Many of the IEDs had been made in an explosives workshop near the entrance to the Unesco world heritage site, liberated from IS by Iraq's Hashd al-Shaabi (Popular Mobilisation) forces last week.
More than 100 newly prepared IEDs along with a separate pile of triggers for the deadly devices are neatly stacked beneath wall paintings quoting verses from the Quran. Zein says they have lost count of how many IEDs had been deactivated in Hatra by Hashd Al-Shaabi military engineering units.
Temple becomes car-bomb factory
IS demolished parts of ancient Hatra with explosives and bulldozers after seizing control of the area in mid-2014 but most of the ancient structures were left intact.
Unbeknown to the outside world, where historians and archaeologists voiced fears that Hatra would be levelled to the ground like Iraq's ancient city of Nimrod, IS had other plans for the historic site.
Safe in the knowledge that warplanes would never attack one of Iraq's most valuable pieces of heritage, IS turned Hatra into a regional headquarters, making use of the 2,000 year-old temples in the capital of the first Arab kingdom.

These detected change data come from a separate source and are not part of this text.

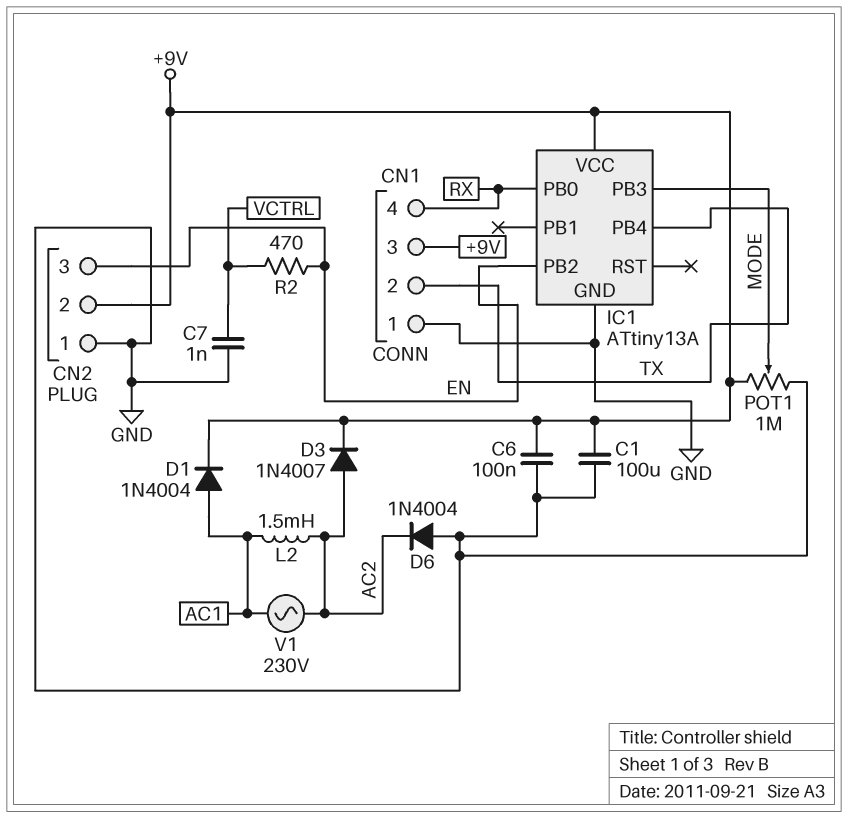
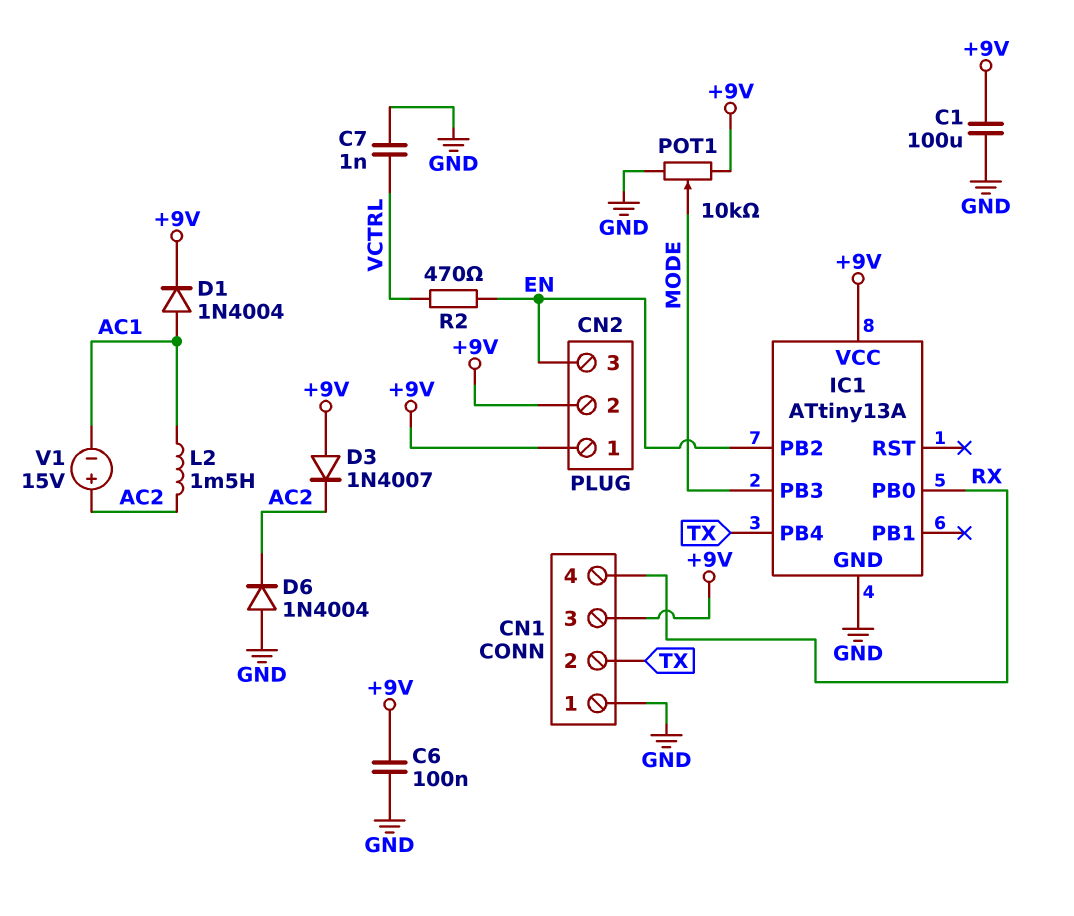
CN2 pin 1: GND -> +9V
D3: diode 1N4007 (A AC2, K +9V) -> diode 1N4007 (A +9V, K AC2)
POT1: 1M (+9V, GND, wiper MODE) -> 10k (+9V, GND, wiper MODE)
V1: AC 230V (AC1, AC2) -> 15V (plus AC2, minus AC1)

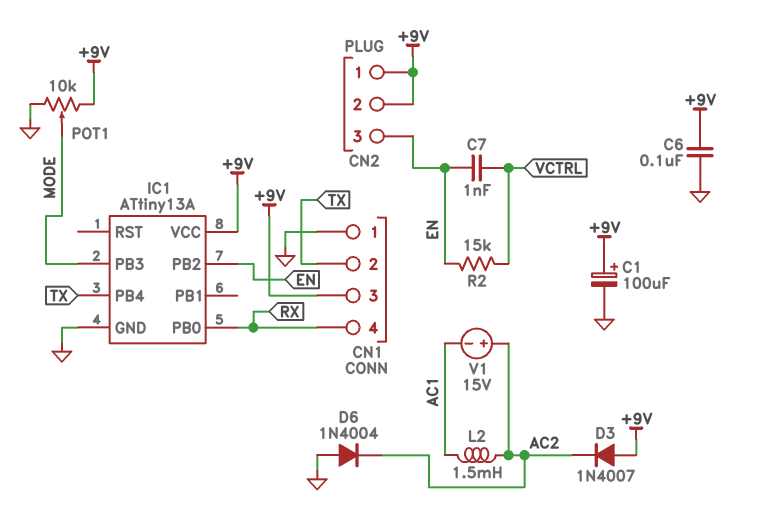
C1: 100uF (+9V, GND) -> 100uF (plus +9V, minus GND)
C7: 1nF (GND, VCTRL) -> 1nF (EN, VCTRL)
D1: diode 1N4004 (A AC1, K +9V) -> none
R2: 470 (EN, VCTRL) -> 15k (EN, VCTRL)

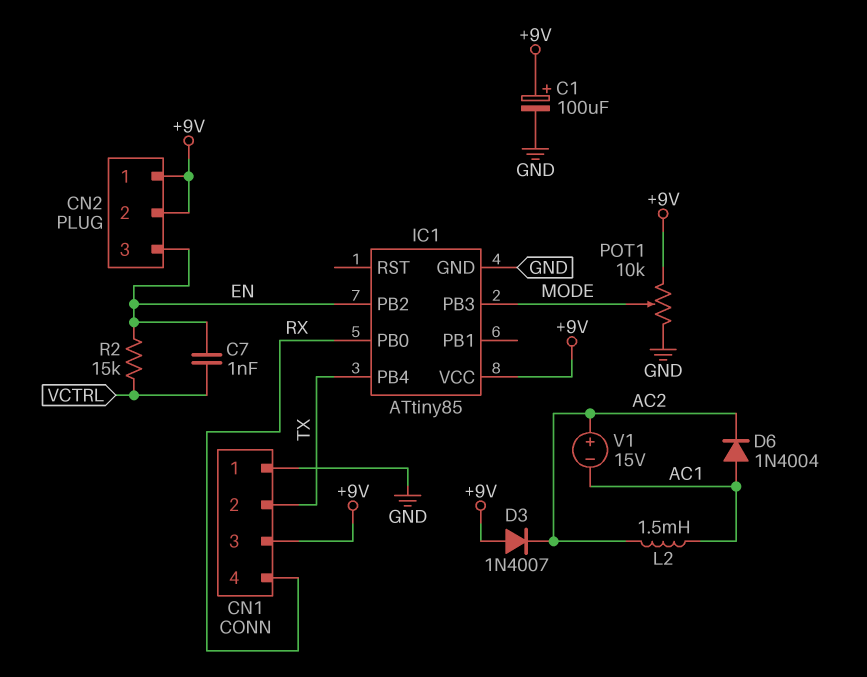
C6: 100nF (+9V, GND) -> none
D6: diode 1N4004 (A GND, K AC2) -> diode 1N4004 (A AC1, K AC2)
IC1: ATtiny13A -> ATtiny85

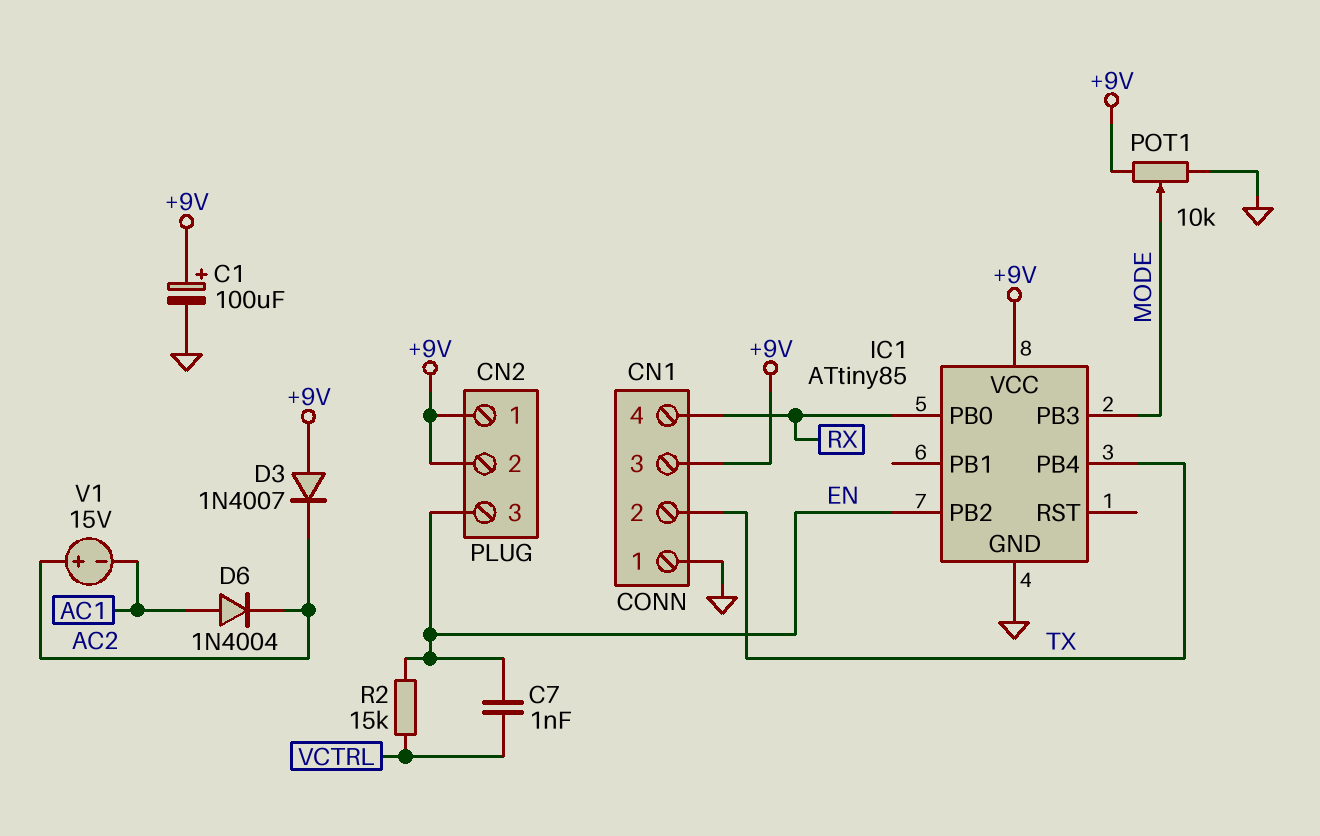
L2: 1.5mH (AC1, AC2) -> none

Fleeing residents told MEE that the walls were patrolled by IS fighters 24 hours a day and that ordinary IS personnel were forbidden from entering the site.
One temple was turned into a workshop for making car-bombs, which militants used unsuccessfully against the advancing Hashd al-Shaabi forces who, after almost three years of fighting IS, have become adept at taking out VBIEDs (vehicle-borne improvised explosive devices).
Parts of the site were used as a training ground for some of IS's most elite fighters, as well as children as young as six known as "Caliphate Cubs".
Children's IS uniforms and sinister decapitation training aids were found nearby. Junior-sized climbing apparatus still stands beside ancient arches.
In one corner overlooking the site, mortar shells were lined up in rows outside two blackened arches, from where IS targetted Iraqi air force helicopters circling overhead with anti-aircraft guns.
These were just two of the many IS fighting positions across the site that air strikes managed to destroy with very little impact on the ruins.
Much of the historic structure remains intact. Layla Smith, the regional head of antiquities, said the damage to Hatra does not compare with what has happened to Iraq's other archaeological sites targeted by IS.
The full extent of the loss of precious artefacts is still to be established.
Storage facilities have been ransacked, with shelving units overturned and metal boxes, full of archaeological items, emptied. The floor of one room is two inches deep in carved fragments, over which the boots of Ammar, a special forces soldier, crunched.
For sure, they stole any artefacts of value from here. Quite a lot of stuff is missing
- Ammar, Iraqi commando
He held up a few carefully labelled bags which escaped the ransacking - one filled with pieces of bone. "They didn't even leave these small things alone, they emptied everything out of boxes and bags onto the floor," he said, shaking his head.
"For sure, they stole any artefacts of value from here. We have been told that quite a lot of stuff is missing."
Of particular concern is the fate of an ancient tomb, which archaeologists visiting the site after liberation told Iraqi soldiers contained valuable artefacts.
The tomb's entrance had been uncovered by IS but, lying several metres underground, no one has yet been able to access the tomb itself to investigate further.
Militants also smashed through bricked-up walls, behind which archaeologists stored some of the site's most precious statues. These have been decapitated, like other statues still standing in situ, their faces smashed. Others have been reduced to rubble.
In a propaganda video released in 2014, IS members filmed themselves smashing the faces of carved images lining the walls of one temple, claiming they were un-Islamic.
Other images carved in relief, too high to reach, were obliterated by gunfire. Across Hatra, statues and pillars were used for repeated target practice.
At the farthest end of the site, in an area still inaccessible due to ongoing IED clearance, stands a rusting crane which, soldiers said, dated back to the time of Saddam Hussein.
Before 2003, Iraq's former leader started rolling out a restoration programme across some of the country's most important sites, including Hatra.
Thousands of stones used in the Hatra restoration were inscribed with Hussein's initials, apparently in imitation of the sixth-century BC Babylonian king Nebuchadnezzar II.
Even 14 years after his rule was overthrown, Hussein's presence lingers.